As with so many other articles, the moral is: explain yourself clearly, before getting angry. And when you are angry, don’t despair: organize.


Addendum: some thoughts on “politicized science”


Note that one of Walker’s points I did not try to refute is “this is politicized science”. After a certain point, when huge swaths of the population have bitterly entrenched ideological positions either for or against an issue, it’s counterproductive to loudly yell “this is not a political issue!” as so many American scientists have done. No matter who started it.


But then again, all research is informed by values that are to some extent political. The important thing is to make sure your research appeals to various political perspectives. This is not to say that all research must justify itself to everyone. Basic research will always be niche, but have an appeal to curiosity and love of knowledge that can strike across the political spectrum. Applied research, especially large-scale projects dependent on societal support, should have wide-ranging interest. (Note that I didn’t say “benefit”, since that’s often very hard to define and cheapens research; nor did I say “majority support”, because that would be ridiculous and capricious.) For example, the long-form census data is useful for almost any social issue in Canada, whether you’re concerned about the decline in church attendance or about institutional barriers to LGBT people. Data is data, so it’s easy to believe this should not be political. But in earth monitoring, data is still data, only it’s very expensive data and it’s used to support a policy position that (at least in the US!) is predominantly left-wing. It’s not entirely unreasonable for this to be questioned. But I think when it is, we should have answers ready.

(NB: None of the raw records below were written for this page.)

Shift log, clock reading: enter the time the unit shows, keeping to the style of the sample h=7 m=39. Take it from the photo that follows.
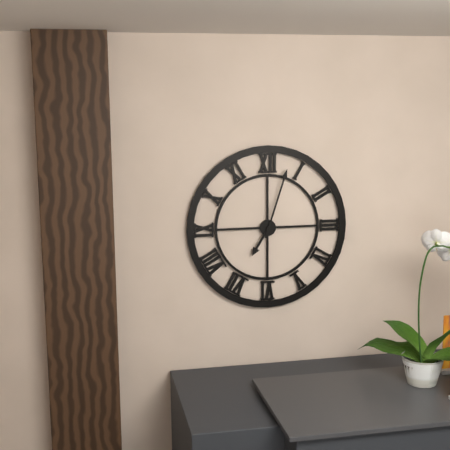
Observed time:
h=7 m=3
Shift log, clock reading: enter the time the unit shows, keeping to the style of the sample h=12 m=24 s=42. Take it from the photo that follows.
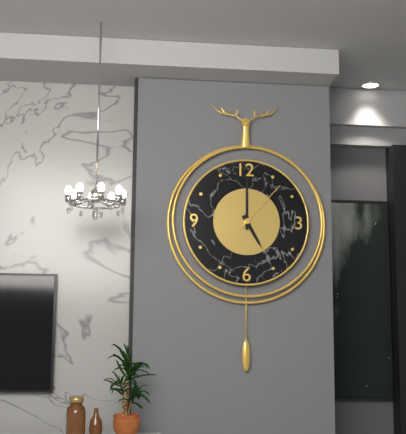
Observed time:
h=5 m=0 s=7
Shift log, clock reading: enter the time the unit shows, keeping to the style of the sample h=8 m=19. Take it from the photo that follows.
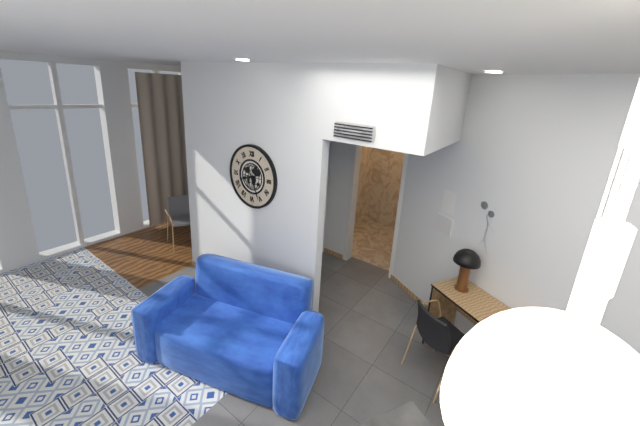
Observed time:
h=8 m=26
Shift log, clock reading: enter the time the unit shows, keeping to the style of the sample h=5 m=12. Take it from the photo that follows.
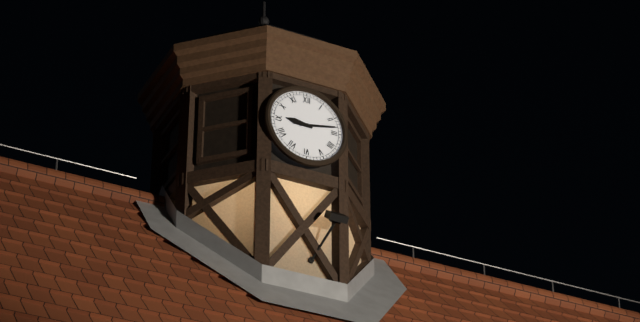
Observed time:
h=9 m=13
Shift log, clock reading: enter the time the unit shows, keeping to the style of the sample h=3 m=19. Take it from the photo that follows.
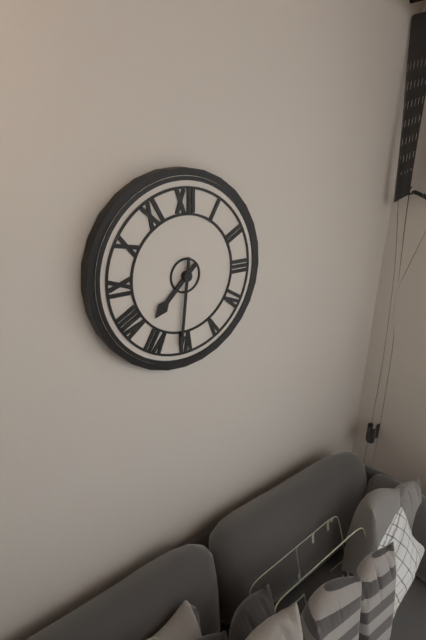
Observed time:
h=7 m=31
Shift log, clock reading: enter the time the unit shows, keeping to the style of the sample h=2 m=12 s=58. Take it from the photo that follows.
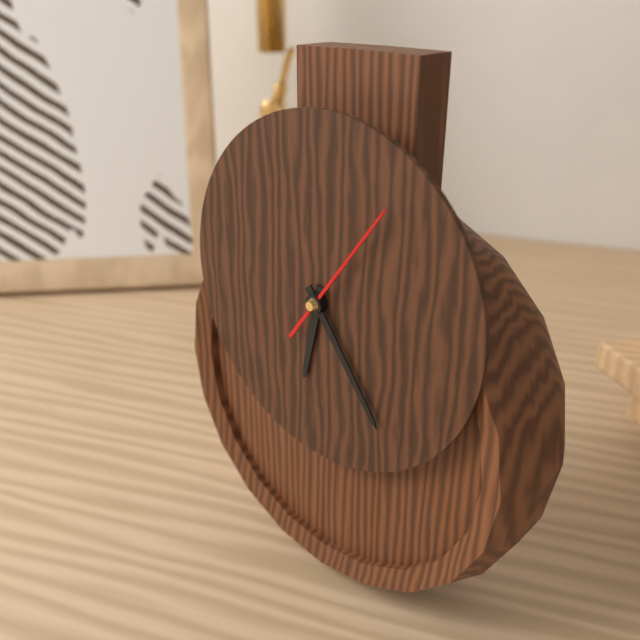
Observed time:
h=6 m=24 s=6
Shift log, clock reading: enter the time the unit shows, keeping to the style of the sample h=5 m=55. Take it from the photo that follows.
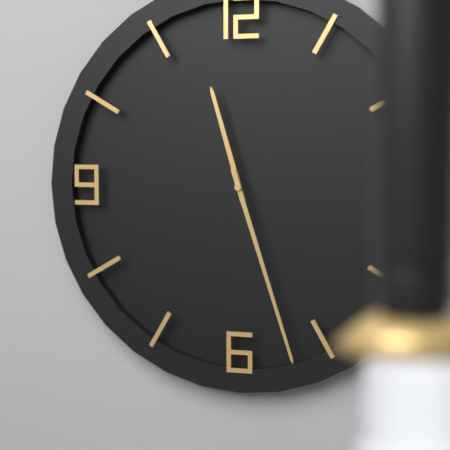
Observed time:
h=11 m=27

4 thoughts on “NASA and the political climate”

  1. Thanks for starting this blog Robert. I appreciate what you’ve done here to clearly lay out why what is about to occur is bad and what we can potentially do about it.

    I do have a question, which is, sadly, political, but at least not in the provincial domestic sense. Is it wise to side with countries that may be leading on science despite being major laggards if not oppressors of many important civil liberties? I suppose if the future of humanity is threatened then the future of minority and oppressed groups are also threatened, so it can be important to work with those who do bad things in order to afford the ability to fix them in the future? It’s just hard to stomach having scientists leave for China when the political climate there, while not science-denying in the same way, also has major issues. And this of course also fails to mention the political climate in Europe.

    I guess there isn’t a choice for which all three of the following hold {is good on human rights, has enough power to actually set up proper observation, has a political climate that isn’t going to shit}.

    1. Lol at starting the blog, when I’m so impressively inconsistent at updating it 🙂 And thanks for commenting!

      You’ve hit on a tough question. The trade-off, to the extent there is one, of science vs civil liberties is not to be taken lightly. I say “to the extent there is one” because many people, especially those in oppressed groups, simply cannot do science under those conditions. So maybe I’m a bit blasé with the suggestion. Though scientists tend to be fairly mobile, well-regarded, and privileged by view of their profession, so while individuals certainly face issues I think you’re right to ask the question at a societal level.

      More questions come to mind, too. How much would scientists’ relocation be used to legitimize violations of civil liberties? How much could it contribute in other ways, such as by increasing the technical abilities of these governments? On the other hand, can we see utility from the work that outweighs this disutility? What benefit is there to the scientists’ work, especially as it concerns setting up expectations for a freer and more equal society?

      If the US loses its stable political climate & (relative) respect for human rights, this is a huge tragedy. On the other hand, if everywhere is equally bad, then (while there’s a lot of political advocacy to do, always), you may as well pick somewhere, settle down, and do as much science as you can.